§ Exercise: Could you put the text lines from the material below into a numbered list, skipping blank lines and leaving out the pictures?
-------- Material provided
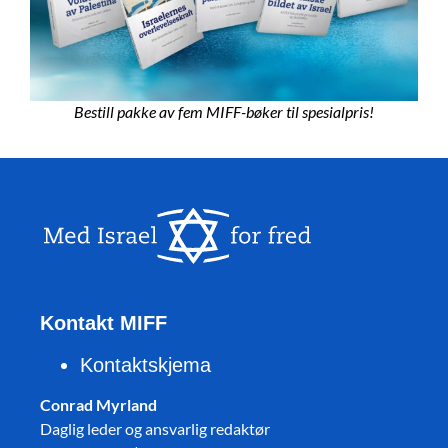
Bestill pakke av fem MIFF-bøker til spesialpris!
Kontakt MIFF
Kontaktskjema
Conrad Myrland
Daglig leder og ansvarlig redaktør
----------------
§ Written response:
1. Bestill pakke av fem MIFF-bøker til spesialpris!
2. Kontakt MIFF
3. Kontaktskjema
4. Conrad Myrland
5. Daglig leder og ansvarlig redaktør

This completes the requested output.